This post details my second encounter, read about the first here, with making my own veggie burgers- the cauliflower quinoa burger:
As can be seen above I served mine with a poached egg with a salad of spinach, red bell pepper, cherry tomatoes and sun-dried tomatoes. As always my recipe is rather vague but I believe that cooking is an art and not a science and I wish to inspire rather than instruct. And after that little piece of wisdom here goes:
Ingredients you need:
-One small red onion
-Two cloves of garlic (adjust to taste)
-Half of a red Bell Pepper
-Half a cup of Quinoa
-A handful of shredded spinach
-A few florets of Cauliflower
I actually originally intended to add butter beans but me being forgetful I didn’t remember this until the burgers were already done, but feel free to test out this addition to the recipe yourself. I think that cauliflower makes a superb ingredient in homemade veggie burgers as it really helps to hold the patties structure without the addition of binding ingredients like eggs, bread crumbs and flour.
So, first of all I cut up and sauteed the onion, garlic, pepper and spinach whilst the quinoa and cauliflower were being boiled. when the quinoa was done and the cauliflower was sufficiently soft (sliding off a sharp knife) I drained these and put all the ingredients in a pan before proceeding to mash these with a potato masher (again if you have a food processor feel free to use this instead though it’s rather a good arm workout to do it by hand). You should have something that looks a little like this:
Now distribute the mixture into burger patties, ensuring to flatten and round them into shape. I made five burgers in total with this mixture but of course it depends on the size you wish. I cooked one in the oven immediately but saved the other four- sealed in cling film and a freezer bag, ensuring they were lying flat, in the freezer for future convenient veggie burger meals.
The burgers take about 40-45 minutes to cook on 200 degrees Celsius in the oven. And so there you have it, a new way to use the ever adaptable cauliflower and to avoid the processed store bought veggie burgers. Have fun experimenting!

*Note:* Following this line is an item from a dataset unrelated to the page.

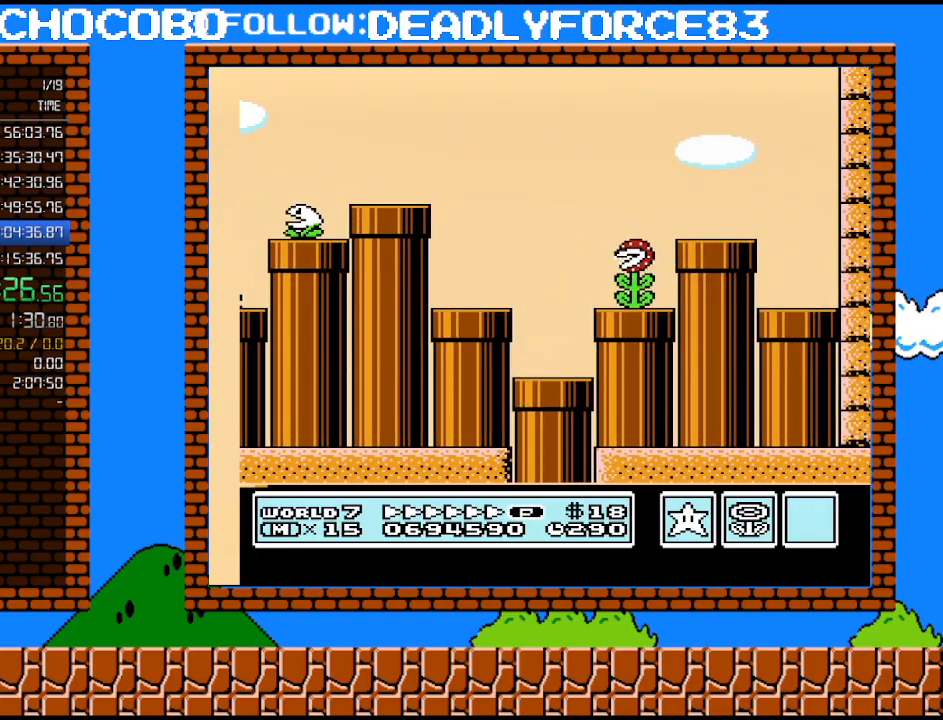
{"buttons": ["B", "DPAD_RIGHT"], "events": []}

So I was originally going to put my trials with veggie burgers into one large post but have decided to break it up a little bit, so here is the first trial: the carrot and lentil burger (I know, catchy name right?). I showed this in my last post as a meal I had enjoyed recently and here’s the details on how to make your own. Of course, feel free to adjust the recipe however you see fit.
Ingredients for the burger:
- 2 Carrots
- A half cup of lentils
- A large handful of spinach
- 1 clove of garlic (adjust to taste)
- A third can of chickpeas
- 1 small red onion
- Any spices/ flavourings eg. chilli powder, pepper, salt, herbs
Ingredients for serving suggestion:
- 2 thick aubergine slices
- 1 large tomato
- 1 large pickled beetroot
- a small handful of sliced mushrooms
- Any salad extras: lettuce, cucumber etc…

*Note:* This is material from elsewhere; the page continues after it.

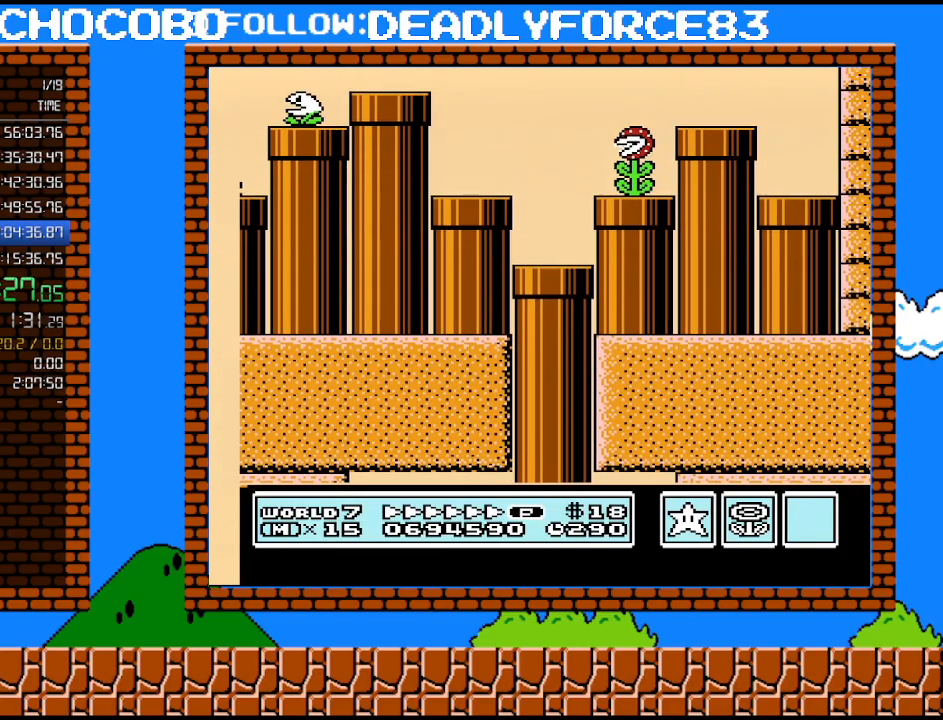
{"buttons": ["B", "DPAD_RIGHT"], "events": []}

First off I boiled my carrots and lentils in saucepans and meanwhile worked on chopping the onion and garlic before sauteeing these. Just before they were finished I added some shredded spinach to the frying pan and then, when wilted, took the pan off the heat. When the carrots and lentils were done I drained them off and then threw in all the ingredients into one pan along with a third of a can of drained and rinsed chickpeas. I proceeded to mash up all the ingredients (the fun part) with a potato masher, if you have a food processor this process will be easier but to be honest I like my veggie burgers to not be completely mashed anyway. I then took the mixture and carefully formed burger shapes with it, two on tin foil for eating that week and two on cling film for saving in the freezer:
Ensure that the patties are tightly packed into the shape you like and then cook in the oven on 200 degrees Celsius for around 40 to 45 minutes, depending on the power of your oven. Also spray the foil with some cooking oil prior so the burger doesn’t stick. Though they take a while to cook they don’t really brown up that much, just expect them to go a little golden with a crisp. Be careful when moving the burger onto a plate or your bun of choice (more on that in a second) because they can crumble a little.
So how to serve? I personally went with grilled sliced aubergine as my wheat-free bread option. I simply sprayed the two aubergine slices with cooking oil and put under the grill, turning over halfway, they don’t take long at all. I also grilled some slice mushrooms for on the side and had sliced beetroot and tomato as my salad.
So there we have it, I am so pleased I finally had the time and courage to finally trial out my own homemade veggie burgers. I usually just pick up the veggie burgers in the supermarket freezer but I am trying to stay away from processed food and most veggie alternatives contain wheat/ gluten. I got a little carried away and tested out two more veggie burger combos shortly after this trial so expect posts on those soon.